A África Sudânica manteve desde sempre pontos vitais de contactos com o mundo mediterrâneo, ao norte, sem que nesse mesmo processo, se tornasse numa civilização mediterrânea ou islâmica.
O Grande Deserto Saariano tem sido, e continua a ser, uma ponte de ligação, criadora de culturas da Bacia Sudânica, dos Oásis ao sul, para o norte, e do Atlântico para o Mar Vermelho, no compasso este-oeste.
A África Sudânica, neste seu perfil geográfico, teve o seu período de esplendor nos séculos dos maiores contactos através deste mesmo Grande Deserto Saariano, em trocas comerciais – sal, escravos e ouro, sobretudo - com o Mundo Mediterrâneo.
Esta descrição constitui no fundo uma definição implícita da história dos reinos do Ghana, Mali, Songhai e Kanem-Bornu, que floresceram nesta zona do Continente no passado fixando-lhe para sempre o seu cunho cultural.
Até ao século dezanove, porém - vésperas da ocupação colonial - toda esta civilização vinha caindo aos bocados aos pés dos seus criadores em resultado de revoltas internas e outras.
Apesar da circunstância de ser a civilização sudânica caracteristicamente uma civilização da fronteira, fronteira islâmica seja dito de raízes além-mar, profundas na própria Arábia Saudita (em primeiro lugar) todavia um estudo ligeiro do Kanem-Bornu, para citar um exemplo, revela que a civilização sudânica tinha sido produto também do génio dos seus criadores africanos.
O enfraquecimento progressivo não apenas do Kanem-Bornu mas ainda doutras monarquias da área deveu-se, nesta mesma lógica, a duas correntes de forças - internas e externas - ao enfraquecimento das instituições locais, e a redução progressiva, em qualidade e quantidade, dos contactos com o mundo exterior até ao advento da Europa mercantilista, primeiro, imperialista depois, que veio colher não apenas esta região mas na realidade o Continente Africano todo inteiro, surpreendido na rotina das suas próprias limitações - Islão ou sem Islão, Imperialismo ou sem Imperialismo.
Os esforços de recuperação histórica consubstanciaram-se nesta região numa série de famosas guerras santas (jihads) que se diziam desde o século dezassete ao dezanove sem que ao fim e ao cabo pudessem estas mesmas guerras impedir os avanços da conquista europeia.

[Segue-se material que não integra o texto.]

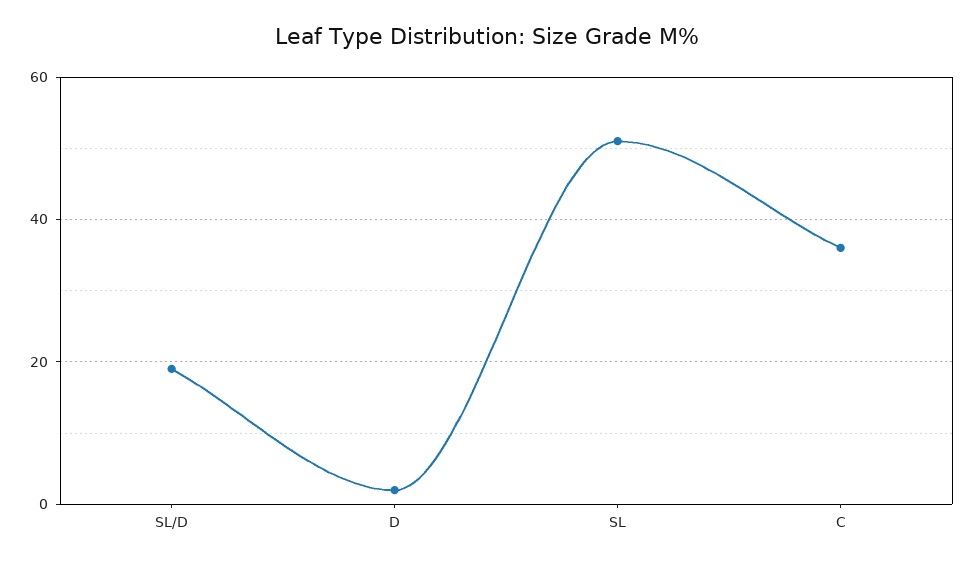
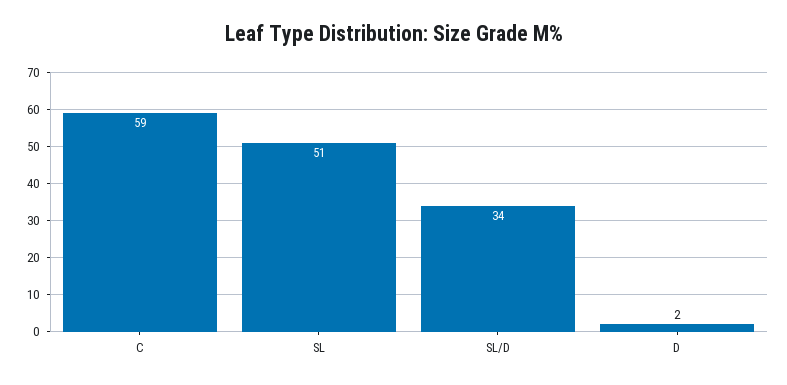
  {
-   "SL/D": 20,
+   "SL/D": 34,
    "D": 2,
    "SL": 51,
-   "C": 35
+   "C": 59
  }

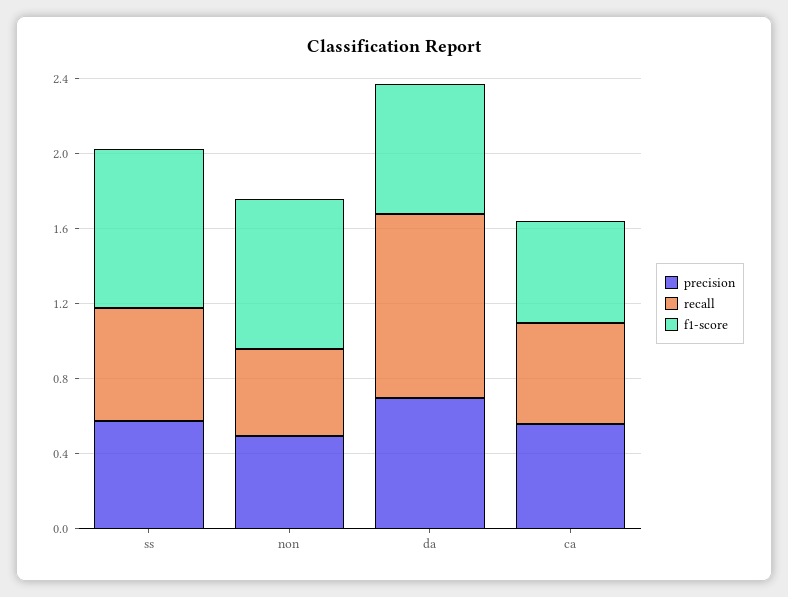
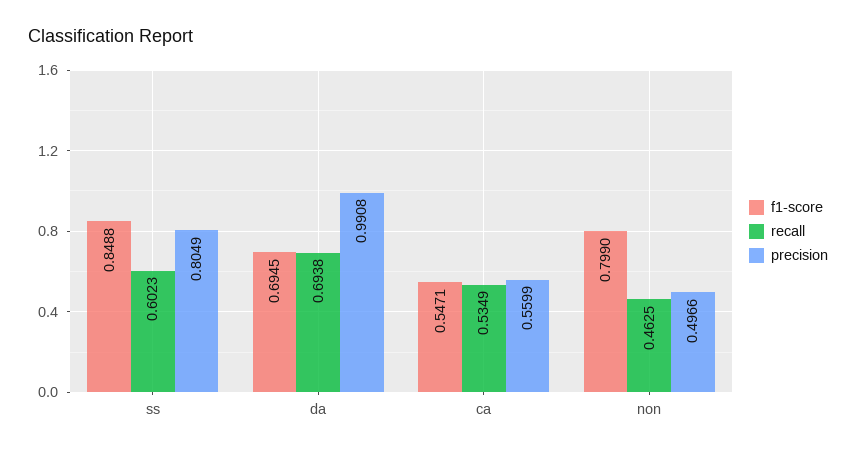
  {
    "precision": {
-     "ss": 0.6,
+     "ss": 0.8049,
      "non": 0.4966,
-     "da": 0.7,
+     "da": 0.9908,
      "ca": 0.5599
    },
    "recall": {
      "ss": 0.6023,
      "non": 0.4625,
-     "da": 1,
+     "da": 0.6938,
      "ca": 0.5349
    },
    "f1-score": {
      "ss": 0.8488,
      "non": 0.799,
      "da": 0.6945,
      "ca": 0.5471
    }
  }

A história da região sudânica tornara-se então totalmente interessante (sem ser uma ironia) quando falharam nestes abalos, quase todos os propósitos de redenção cultural do sub-continente subsaariano. Secularmente esta terra africana abrira artérias de contactos com o mundo mediterrâneo, através dos Oásis do Grande Deserto para os empórios de Marrocos, Argélia, Tunísia, Tripolitanea até ao Egipto.
O ouro do sul e o sal do deserto, as armas do norte e os escravos do sul alimentaram estas comunicações. No caso ainda do Kanem-Bornu - do nosso exemplo - este reino sobreviveu estas vicissitudes e outras por mais de mil anos da sua história mais do que o fizeram os seus vizinhos e predecessores o Ghana, o Songhai e o Mali como monarquias organizadas.
O Kanem-Bornu conheceu o seu primeiro apogeu durante o reinado de Dunama Dubalemi - o Magno chamá-lo-íamos com razão - conquistador islâmico de piedade iconoclasta nos meados do século treze, quando abraçou o Islão e tentou impô-lo aos pagãos do reino. Kanem-Bornu tornara-se num reino multi-secular que oferece aos estudiosos da sua história vários temas, tais como as suas guerras com os pagãos bulalas do sul, mais tarde fonte segura da sua economia, alimentada pela trata esclavagista destas mesmas populações sulistas para o abastecimento dos mercados do norte.
Os monarcas do Kanem-Bornu abandonaram mais tarde a antiga capital Ndjimi, a leste do Chade para uma nova Ngazargamo, a oeste, onde prosperava anteriormente outra civilização não islâmica, a dos pagãos. São inimigos confessados do reino kanembu tema ainda dos seus famosos monarcas, um tal Idrissa Alowoma, no apogeu do século dezasseis antes do declínio paulatino e irreversível, acabando por desintegrar-se a monarquia kanembu nos séculos seguintes, ainda na rotina do ser africano.